Es klingt banal — aber wie und wo der Wassernapf steht, beeinflusst maßgeblich, wie viel dein Hund trinkt. Besonders für ältere, kranke oder bewegungseingeschränkte Hunde kann ein schlecht platzierter Napf dazu führen, dass sie einfach gar nicht mehr trinken.

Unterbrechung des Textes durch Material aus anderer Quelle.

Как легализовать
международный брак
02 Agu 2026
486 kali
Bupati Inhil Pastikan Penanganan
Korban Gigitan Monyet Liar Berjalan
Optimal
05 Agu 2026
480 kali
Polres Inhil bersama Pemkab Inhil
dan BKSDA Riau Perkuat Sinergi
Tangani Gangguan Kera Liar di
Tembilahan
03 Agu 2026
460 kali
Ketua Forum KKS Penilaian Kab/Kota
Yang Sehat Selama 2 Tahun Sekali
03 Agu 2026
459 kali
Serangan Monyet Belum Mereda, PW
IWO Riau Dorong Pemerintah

Warum die Napfposition so wichtig ist
Gesunde, junge Hunde laufen notfalls durch die ganze Wohnung zum Wasser. Für einen Hund mit Arthritis, nach einer OP oder mit Rückenproblemen kann das schon zu viel sein. Der Hund bleibt liegen — und trinkt nicht.
Dasselbe gilt in kleinerem Maßstab für alle Hunde: Ein Napf, der schwer zugänglich ist, zu hoch oder zu tief steht, schubst oder wegrollt, reduziert die Trinklust.
Die optimale Napfposition
Nah am Liegeplatz: Stelle einen Wassernapf direkt neben den Hauptliegeplatz deines Hundes. So ist der Weg zur Flüssigkeit minimal.
Richtiger Napf auf der richtigen Höhe: - Kleine Hunde: niedriger Napf (bodennah) - Große Hunde: erhöhter Napf entlastet Nacken und Schultern - Hunde mit Arthritis oder Nackenproblemen: erhöhter Napf empfohlen
Rutschfeste Unterlage: Näpfe, die beim Trinken wegrücken, werden schnell gemieden. Rutschfeste Matte oder schwerer Napf.
Nicht direkt neben Futterstelle: Manche Hunde trinken lieber abseits des Futters — zwei getrennte Stellen können sinnvoll sein.
Nicht in der Sonne: Wasser erwärmt sich und wird schneller von Bakterien besiedelt. Kühler, schattiger Platz bevorzugen.
Für mehrere Etagen oder große Wohnungen
Bei mehreren Stockwerken oder einer sehr großen Wohnung sollte auf jeder Etage Wasser stehen — besonders für ältere oder kranke Hunde, die nicht gut Treppen steigen können.
Häufige Fragen
Wie hoch sollte ein erhöhter Napf für meinen Hund sein? Als Faustregel: Der Napfrand sollte etwa auf Höhe der Unterseite des Hundebrustkorbs stehen, sodass der Hund den Kopf nur leicht senken muss.
Mein Hund trinkt an einer Stelle viel mehr als an anderen — normal? Ja, das ist normal. Hunde haben Präferenzen. Lass ihm diese, stelle aber sicher, dass die bevorzugte Stelle gut erreichbar bleibt.
Das Wichtigste in Kürze
- Napf nah am Liegeplatz — kurze Wege animieren besonders ältere Hunde.
- Erhöhte Näpfe für große Hunde und Arthritis-Patienten.
- Rutschfeste Unterlage verhindert, dass der Napf wegschubst.
- Auf jeder Etage mindestens einen Napf — keine langen Wege.